:: Listed entries
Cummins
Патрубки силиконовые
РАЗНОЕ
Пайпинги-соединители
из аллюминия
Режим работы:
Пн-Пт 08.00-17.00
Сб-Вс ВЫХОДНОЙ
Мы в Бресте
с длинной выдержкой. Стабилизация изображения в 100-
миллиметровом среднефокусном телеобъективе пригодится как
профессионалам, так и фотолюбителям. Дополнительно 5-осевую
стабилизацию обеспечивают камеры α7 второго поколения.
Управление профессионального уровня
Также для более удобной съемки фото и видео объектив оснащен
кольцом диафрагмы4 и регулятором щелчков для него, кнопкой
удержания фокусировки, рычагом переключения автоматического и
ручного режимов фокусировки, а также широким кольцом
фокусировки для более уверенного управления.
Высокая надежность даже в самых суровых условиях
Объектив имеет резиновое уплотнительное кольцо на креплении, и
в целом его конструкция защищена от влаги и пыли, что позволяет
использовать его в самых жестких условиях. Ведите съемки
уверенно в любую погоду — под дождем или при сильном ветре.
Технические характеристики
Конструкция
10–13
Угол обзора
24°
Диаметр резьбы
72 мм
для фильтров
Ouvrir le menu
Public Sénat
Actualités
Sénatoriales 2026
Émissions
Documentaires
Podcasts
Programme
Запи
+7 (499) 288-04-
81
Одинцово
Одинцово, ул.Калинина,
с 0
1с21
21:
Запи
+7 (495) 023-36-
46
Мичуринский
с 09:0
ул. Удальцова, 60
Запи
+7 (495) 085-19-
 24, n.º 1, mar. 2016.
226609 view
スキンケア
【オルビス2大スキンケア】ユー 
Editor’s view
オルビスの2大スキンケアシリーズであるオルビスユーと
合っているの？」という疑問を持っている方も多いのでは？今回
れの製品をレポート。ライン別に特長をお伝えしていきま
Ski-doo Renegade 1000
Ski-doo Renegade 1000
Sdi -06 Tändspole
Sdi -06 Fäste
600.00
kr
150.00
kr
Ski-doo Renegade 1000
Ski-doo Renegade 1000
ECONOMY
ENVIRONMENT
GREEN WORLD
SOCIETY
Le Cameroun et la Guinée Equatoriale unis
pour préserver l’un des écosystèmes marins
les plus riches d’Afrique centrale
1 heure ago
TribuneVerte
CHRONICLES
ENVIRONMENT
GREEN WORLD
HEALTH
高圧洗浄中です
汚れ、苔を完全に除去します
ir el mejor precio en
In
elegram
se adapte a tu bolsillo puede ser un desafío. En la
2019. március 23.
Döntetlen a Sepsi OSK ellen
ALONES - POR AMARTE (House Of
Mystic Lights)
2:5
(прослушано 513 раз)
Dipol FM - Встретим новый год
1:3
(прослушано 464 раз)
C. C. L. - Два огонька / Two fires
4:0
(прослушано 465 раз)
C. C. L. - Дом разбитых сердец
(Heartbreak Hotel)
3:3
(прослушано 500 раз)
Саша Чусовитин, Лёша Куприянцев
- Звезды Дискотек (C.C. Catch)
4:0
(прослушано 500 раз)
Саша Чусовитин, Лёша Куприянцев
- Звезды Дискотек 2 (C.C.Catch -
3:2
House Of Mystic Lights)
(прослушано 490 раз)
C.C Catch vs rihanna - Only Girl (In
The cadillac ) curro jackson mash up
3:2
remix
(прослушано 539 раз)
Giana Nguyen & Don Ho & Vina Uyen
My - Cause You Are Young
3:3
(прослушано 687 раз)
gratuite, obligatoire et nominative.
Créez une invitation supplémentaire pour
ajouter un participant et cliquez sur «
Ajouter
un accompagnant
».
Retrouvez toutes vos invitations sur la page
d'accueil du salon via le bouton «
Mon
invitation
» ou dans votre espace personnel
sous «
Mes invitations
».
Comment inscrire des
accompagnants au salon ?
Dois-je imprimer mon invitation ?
::::
* **Task instructions**
Every record above needs to be given again exactly.

* **Result of the exercise**
Cummins
Патрубки силиконовые
РАЗНОЕ
Пайпинги-соединители
из аллюминия
Режим работы:
Пн-Пт 08.00-17.00
Сб-Вс ВЫХОДНОЙ
Мы в Бресте
с длинной выдержкой. Стабилизация изображения в 100-
миллиметровом среднефокусном телеобъективе пригодится как
профессионалам, так и фотолюбителям. Дополнительно 5-осевую
стабилизацию обеспечивают камеры α7 второго поколения.
Управление профессионального уровня
Также для более удобной съемки фото и видео объектив оснащен
кольцом диафрагмы4 и регулятором щелчков для него, кнопкой
удержания фокусировки, рычагом переключения автоматического и
ручного режимов фокусировки, а также широким кольцом
фокусировки для более уверенного управления.
Высокая надежность даже в самых суровых условиях
Объектив имеет резиновое уплотнительное кольцо на креплении, и
в целом его конструкция защищена от влаги и пыли, что позволяет
использовать его в самых жестких условиях. Ведите съемки
уверенно в любую погоду — под дождем или при сильном ветре.
Технические характеристики
Конструкция
10–13
Угол обзора
24°
Диаметр резьбы
72 мм
для фильтров
Ouvrir le menu
Public Sénat
Actualités
Sénatoriales 2026
Émissions
Documentaires
Podcasts
Programme
Запи
+7 (499) 288-04-
81
Одинцово
Одинцово, ул.Калинина,
с 0
1с21
21:
Запи
+7 (495) 023-36-
46
Мичуринский
с 09:0
ул. Удальцова, 60
Запи
+7 (495) 085-19-
 24, n.º 1, mar. 2016.
226609 view
スキンケア
【オルビス2大スキンケア】ユー 
Editor’s view
オルビスの2大スキンケアシリーズであるオルビスユーと
合っているの？」という疑問を持っている方も多いのでは？今回
れの製品をレポート。ライン別に特長をお伝えしていきま
Ski-doo Renegade 1000
Ski-doo Renegade 1000
Sdi -06 Tändspole
Sdi -06 Fäste
600.00
kr
150.00
kr
Ski-doo Renegade 1000
Ski-doo Renegade 1000
ECONOMY
ENVIRONMENT
GREEN WORLD
SOCIETY
Le Cameroun et la Guinée Equatoriale unis
pour préserver l’un des écosystèmes marins
les plus riches d’Afrique centrale
1 heure ago
TribuneVerte
CHRONICLES
ENVIRONMENT
GREEN WORLD
HEALTH
高圧洗浄中です
汚れ、苔を完全に除去します
ir el mejor precio en
In
elegram
se adapte a tu bolsillo puede ser un desafío. En la
2019. március 23.
Döntetlen a Sepsi OSK ellen
ALONES - POR AMARTE (House Of
Mystic Lights)
2:5
(прослушано 513 раз)
Dipol FM - Встретим новый год
1:3
(прослушано 464 раз)
C. C. L. - Два огонька / Two fires
4:0
(прослушано 465 раз)
C. C. L. - Дом разбитых сердец
(Heartbreak Hotel)
3:3
(прослушано 500 раз)
Саша Чусовитин, Лёша Куприянцев
- Звезды Дискотек (C.C. Catch)
4:0
(прослушано 500 раз)
Саша Чусовитин, Лёша Куприянцев
- Звезды Дискотек 2 (C.C.Catch -
3:2
House Of Mystic Lights)
(прослушано 490 раз)
C.C Catch vs rihanna - Only Girl (In
The cadillac ) curro jackson mash up
3:2
remix
(прослушано 539 раз)
Giana Nguyen & Don Ho & Vina Uyen
My - Cause You Are Young
3:3
(прослушано 687 раз)
gratuite, obligatoire et nominative.
Créez une invitation supplémentaire pour
ajouter un participant et cliquez sur «
Ajouter
un accompagnant
».
Retrouvez toutes vos invitations sur la page
d'accueil du salon via le bouton «
Mon
invitation
» ou dans votre espace personnel
sous «
Mes invitations
».
Comment inscrire des
accompagnants au salon ?
Dois-je imprimer mon invitation ?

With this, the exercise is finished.